Le nouveau site de CVS, qui devrait augmenter la vitesse de livraison aux magasins de 10 %, utilise des robots pour effectuer des tâches répétitives comme le prélèvement et le tri des articles. Cependant, lorsqu'un robot rencontre une situation inconnue ou complexe, il peut remonter le problème à un opérateur humain qui peut guider la machine à distance. Ce modèle hybride permet des niveaux élevés d'automatisation tout en étant capable de gérer les inévitables exceptions qui surviennent dans un environnement d'entrepôt réel.
L'initiative de CVS s'inscrit dans une tendance lourde du secteur de la vente au détail et de la logistique. Amazon.com Inc., pionnier de l'automatisation des entrepôts, a déployé plus d'un million de robots dans ses centres de distribution. Le succès du géant de l'e-commerce a incité d'autres détaillants à investir dans l'automatisation pour rester compétitifs. De nouveaux acteurs comme HyperLeap entrent également sur le marché avec des solutions robotiques modulaires, soulignant davantage la demande croissante pour l'automatisation des entrepôts.
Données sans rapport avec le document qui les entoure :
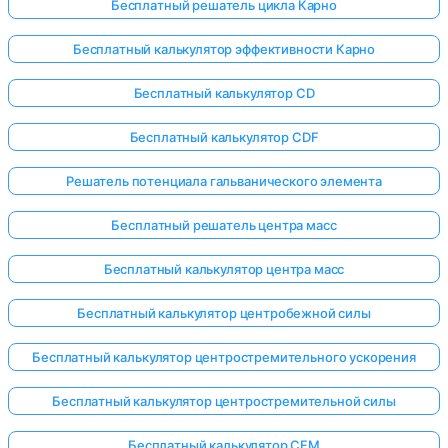
Бесплатный решатель цикла Карно
Бесплатный калькулятор эффективности Карно
Бесплатный калькулятор CD
Бесплатный калькулятор CDF
Решатель потенциала гальванического элемента
Бесплатный решатель центра масс
Бесплатный калькулятор центра масс
Бесплатный калькулятор центробежной силы
Бесплатный калькулятор центростремительного ускорения
Бесплатный калькулятор центростремительной силы
Бесплатный калькулятор CFM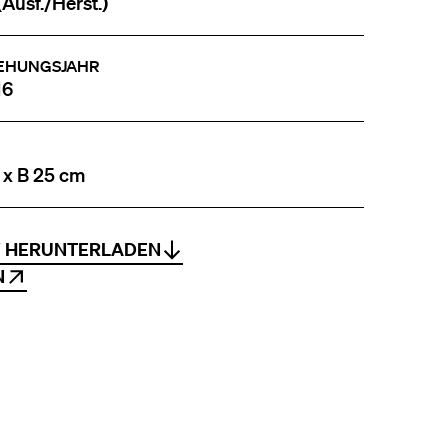
(Ausf./Herst.)
EHUNGSJAHR
16
 x B 25 cm
V HERUNTERLADEN
N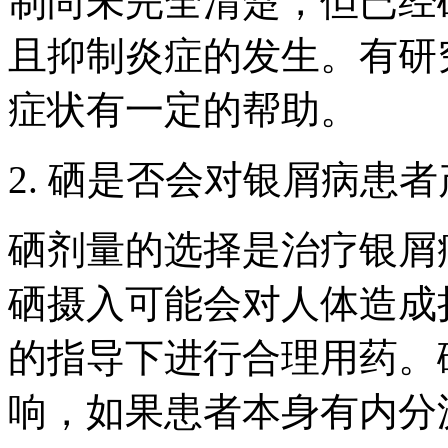
制尚未完全清楚，但已经
且抑制炎症的发生。有研
症状有一定的帮助。
2. 硒是否会对银屑病患
硒剂量的选择是治疗银屑
硒摄入可能会对人体造成
的指导下进行合理用药。
响，如果患者本身有内分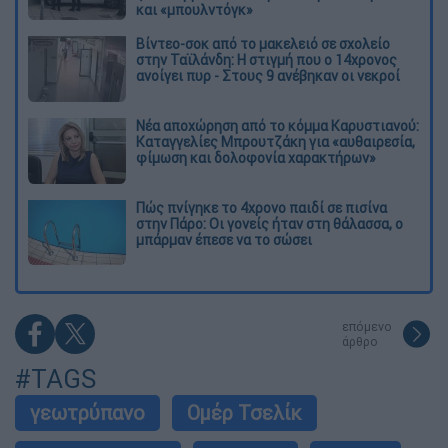
και «μπουλντόγκ»
Βίντεο-σοκ από το μακελειό σε σχολείο
στην Ταϊλάνδη: Η στιγμή που ο 14χρονος
ανοίγει πυρ - Στους 9 ανέβηκαν οι νεκροί
Νέα αποχώρηση από το κόμμα Καρυστιανού:
Καταγγελίες Μπρουτζάκη για «αυθαιρεσία,
φίμωση και δολοφονία χαρακτήρων»
Πώς πνίγηκε το 4χρονο παιδί σε πισίνα
στην Πάρο: Οι γονείς ήταν στη θάλασσα, ο
μπάρμαν έπεσε να το σώσει
επόμενο
άρθρο
#TAGS
γεωτρύπανο
Ομέρ Τσελίκ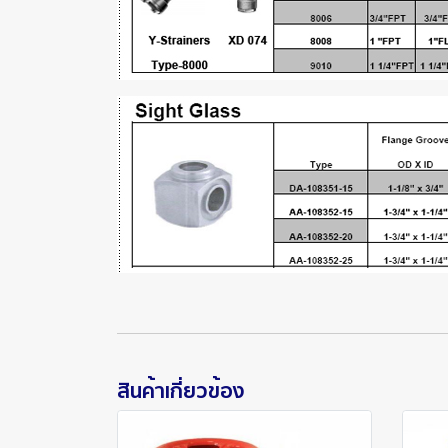
สินค้าเกี่ยวข้อง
Les limites de l'automatisation totale
La vision d'un entrepôt « lights-out », entièrement géré par des robots sans présence humaine, est une ambition de longue date dans l'industrie logistique. Cependant, la réalité est que l'automatisation totale reste hors de portée pour la plupart des entreprises. La diversité même des produits, des emballages et des types de commandes dans un entrepôt moderne d'e-commerce ou de détail crée un niveau de complexité que les technologies actuelles d'IA et de robotique ont du mal à gérer de manière fiable.
« Si cela dépasse le seuil de confiance, alors le robot sait qu'il peut travailler de manière autonome, mais de temps en temps, on se retrouve face à une scène que le robot ne peut pas comprendre », a expliqué M. Nieves. Ces « cas limites » peuvent paralyser un système entièrement automatisé, causant des perturbations majeures dans les opérations.
La solution de « l'humain dans la boucle »
Le modèle de « l'humain dans la boucle » offre une solution pragmatique aux défis de l'automatisation totale. En combinant la vitesse et l'efficacité des robots avec la flexibilité cognitive des humains, les entreprises peuvent atteindre des niveaux de productivité élevés sans sacrifier la fiabilité. Dans ce modèle, les robots gèrent la grande majorité des tâches, tandis que les humains agissent comme superviseurs et gestionnaires d'exceptions.
Cette approche améliore non seulement l'efficacité opérationnelle, mais modifie également la nature du travail en entrepôt. Au lieu d'effectuer des tâches répétitives et physiquement exigeantes, les travailleurs sont formés pour superviser des systèmes automatisés et gérer des résolutions de problèmes plus complexes. Cela peut conduire à des emplois plus qualifiés et plus valorisants pour les employés d'entrepôt.
Pour les investisseurs, l'adoption par CVS de ce modèle d'automatisation hybride est un signe que l'entreprise se concentre sur l'efficacité opérationnelle à long terme. Bien que l'investissement initial dans l'automatisation puisse être significatif, le potentiel d'économies de coûts, d'augmentation de la productivité et d'amélioration de la vitesse de mise sur le marché peut offrir un solide retour sur investissement. Alors que le paysage de la vente au détail devient de plus en plus concurrentiel, les entreprises capables de tirer efficacement parti de la technologie pour améliorer leurs chaînes d'approvisionnement seront bien positionnées pour réussir. L'action CVS, se négociant à un ratio cours/bénéfice (P/E) prévisionnel d'environ 10, pourrait voir un impact positif de ces gains d'efficacité à long terme.
Cet article est fourni à titre informatif uniquement et ne constitue pas un conseil en investissement.